Etwas langwierig geriet der Konzertauftakt mit Wagners „Tannhäuser“-Ouvertüre und dem für eine Pariser Präsentation der Oper nachkomponierten, recht ungünstig instrumentierten „Venusberg-Bacchanal“. Das in riesiger Besetzung aufspielende Orchester ließ zunächst mit kultiviertem, fein abgetöntem Bläserbeginn aufhorchen, im weiteren Verlauf aber stellenweise Präzision bei der Koordination vermissen. Weniger an Dauer wäre da im Blick auf das gesamte Abendprogramm mehr gewesen, zumal noch ausgedehnte Zugaben folgen sollten.

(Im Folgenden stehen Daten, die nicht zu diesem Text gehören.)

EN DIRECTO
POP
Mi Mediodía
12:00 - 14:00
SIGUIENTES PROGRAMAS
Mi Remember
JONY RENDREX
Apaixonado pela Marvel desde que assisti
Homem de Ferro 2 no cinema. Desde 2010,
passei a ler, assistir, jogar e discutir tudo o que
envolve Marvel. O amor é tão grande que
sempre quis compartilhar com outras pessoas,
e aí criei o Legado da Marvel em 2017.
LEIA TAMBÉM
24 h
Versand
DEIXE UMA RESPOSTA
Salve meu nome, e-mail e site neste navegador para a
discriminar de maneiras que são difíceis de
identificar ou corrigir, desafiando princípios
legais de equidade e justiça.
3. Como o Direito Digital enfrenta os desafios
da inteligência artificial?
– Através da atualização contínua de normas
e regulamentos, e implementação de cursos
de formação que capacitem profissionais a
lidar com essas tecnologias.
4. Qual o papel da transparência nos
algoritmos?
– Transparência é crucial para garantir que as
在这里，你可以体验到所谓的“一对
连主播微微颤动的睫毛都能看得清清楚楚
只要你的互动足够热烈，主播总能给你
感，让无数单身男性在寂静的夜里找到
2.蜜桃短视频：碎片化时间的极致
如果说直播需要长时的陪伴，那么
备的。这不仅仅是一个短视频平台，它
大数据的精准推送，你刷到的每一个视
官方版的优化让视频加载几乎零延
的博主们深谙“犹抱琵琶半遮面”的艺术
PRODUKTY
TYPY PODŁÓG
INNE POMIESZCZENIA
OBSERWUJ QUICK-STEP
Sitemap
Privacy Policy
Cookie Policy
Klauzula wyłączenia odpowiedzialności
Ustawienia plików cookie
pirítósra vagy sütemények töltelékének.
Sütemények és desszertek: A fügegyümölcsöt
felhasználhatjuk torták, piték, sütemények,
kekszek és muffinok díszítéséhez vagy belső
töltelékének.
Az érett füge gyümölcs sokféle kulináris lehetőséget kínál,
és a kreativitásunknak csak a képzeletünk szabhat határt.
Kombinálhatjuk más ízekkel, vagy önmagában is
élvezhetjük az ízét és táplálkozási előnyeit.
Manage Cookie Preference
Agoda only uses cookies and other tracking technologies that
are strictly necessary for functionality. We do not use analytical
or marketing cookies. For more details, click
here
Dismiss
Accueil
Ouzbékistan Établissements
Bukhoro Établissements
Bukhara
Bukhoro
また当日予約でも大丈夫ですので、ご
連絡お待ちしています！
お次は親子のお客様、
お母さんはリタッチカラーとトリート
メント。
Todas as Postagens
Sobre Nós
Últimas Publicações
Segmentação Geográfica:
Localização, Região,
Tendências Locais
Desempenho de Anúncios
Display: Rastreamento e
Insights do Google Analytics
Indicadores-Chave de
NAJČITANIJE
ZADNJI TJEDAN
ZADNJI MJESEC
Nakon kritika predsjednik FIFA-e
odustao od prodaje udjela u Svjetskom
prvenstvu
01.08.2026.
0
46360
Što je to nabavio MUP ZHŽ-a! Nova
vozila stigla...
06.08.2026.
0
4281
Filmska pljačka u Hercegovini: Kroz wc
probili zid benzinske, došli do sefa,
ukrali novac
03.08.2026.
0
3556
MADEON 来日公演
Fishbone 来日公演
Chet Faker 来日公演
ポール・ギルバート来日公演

Frischen Wind brachte die fulminante Darbietung von Liszts Klavierkonzert A-Dur in das Klanggeschehen. Sechs ineinander übergehende, dramaturgisch spannend gestaltete Abschnitte geben hier der Solistin und den Orchestergruppen reichlich Gelegenheit zu einem wechselvollen, oft kammermusikalisch intimen Dialog auf Augenhöhe. An diesem beteiligten sich auch Soloinstrumente wie Horn, Oboe oder Cello mit betörenden Kantilenen. Buniatishvili und das Orchester spornten sich bei diesen Episoden gegenseitig zu Höchstleistungen an.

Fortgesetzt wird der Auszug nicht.